With Yom Kippur right around the corner, and Columbus Day as well, all Americans, not just Jews, should face the reality of our nation’s shameful history of the near-decimation of the Native Americans.
Christopher Columbus has historically been given credit for the wrong things and it’s time we take a reality check.
Based on earlier voyages by other explorers, Columbus already knew that the earth was round before he set sail.
Columbus’ objective was to find gold and other precious metals and claim territory for his benefactors.
Vikings and others had discovered America before Columbus.
Protesters demonstrate in front of Dallas-based Chief Oil & Gas.
When Columbus landed in the Bahamas, met by the friendly and docile Taino Indians, his first thoughts were of how easily they could be subdued and enslaved, which is what he quickly accomplished.
Columbus, his men and other Europeans who followed, brought with them diseases which they had immunities to, but which eventually decimated the native population.
So, if you want to give Columbus his proper due, credit him with introducing slavery into the New World and making use of superior European weaponry to conquer, subdue, and enslave a native population.
Given the fact that Native Americans were residents of the Americas long before Columbus and other Europeans arrived on the scene, we should also acknowledge the more than 300-year destructive history of the Indian civilization by Americans and the English colonists before them.
Instead of having open discussions leading to mutually agreed-upon treaties, colonists formed militias, armed with their advanced European weaponry, forcing Native Americans away from their traditional hunting, fishing and agricultural lands.
Most treaties were forced on tribal leaders and all 400 treaties have been violated in one form or another.

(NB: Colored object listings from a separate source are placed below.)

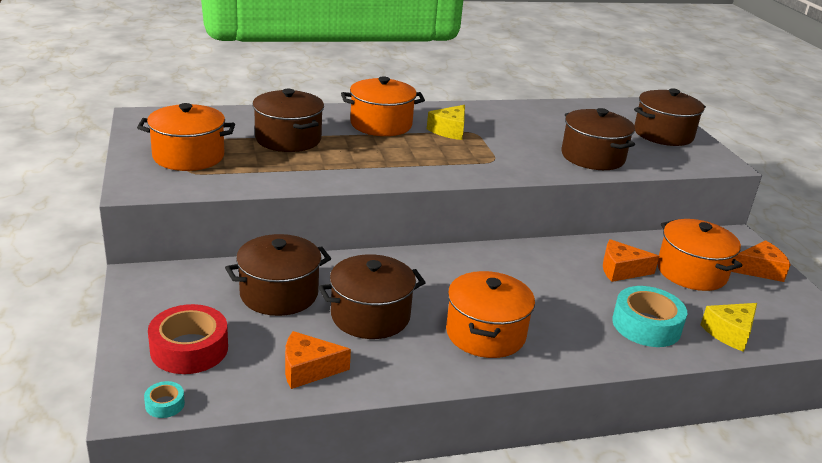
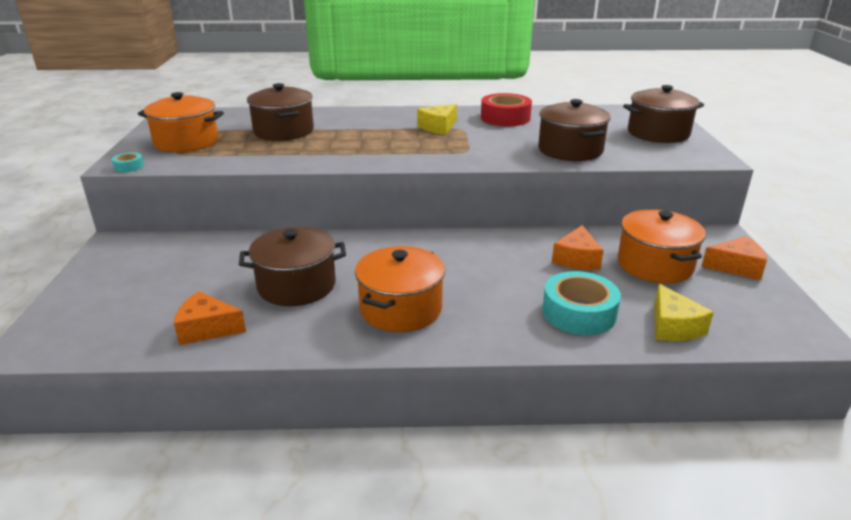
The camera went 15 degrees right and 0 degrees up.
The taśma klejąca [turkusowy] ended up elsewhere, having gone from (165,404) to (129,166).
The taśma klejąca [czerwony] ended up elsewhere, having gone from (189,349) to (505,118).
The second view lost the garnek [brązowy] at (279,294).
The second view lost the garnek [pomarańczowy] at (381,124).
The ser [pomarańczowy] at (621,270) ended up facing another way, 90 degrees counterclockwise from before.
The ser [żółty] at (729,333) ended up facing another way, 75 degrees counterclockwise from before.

Indians were given what was then considered the poorest-quality land in some of the most desolated areas. In later years, discoveries of gold, oil or other resources on those same lands resulted in extensive treaty violations, and in some cases, forcible removals of Native Americans.
Problems continue. Recently, the American Indian Movement of Central Texas demonstrated at an oil pipeline company’s corporate headquarters in Dallas. They protested the building of a pipeline in the Dakotas, close to the Missouri River, endangering their water supply if a break in the line were to ever occur.
A federal judge recently ruled that construction on the northern pipeline must be halted, a rare but satisfying victory for Native Americans.
What can you and I do to help? First, stop glorifying Columbus and recognize the true place in history of our earliest Americans.
Many Texans are unaware of the fact that Texas has joined 16 other states in refusing to recognize Columbus Day as a national holiday, which is a step in the right direction.
While some states have substituted Indigenous Americans Day for Columbus Day, another possibility is suggested by what the Australians did to apologize for wrongs done to their Aboriginal people, calling a day of forgiveness each year, National Sorry Day.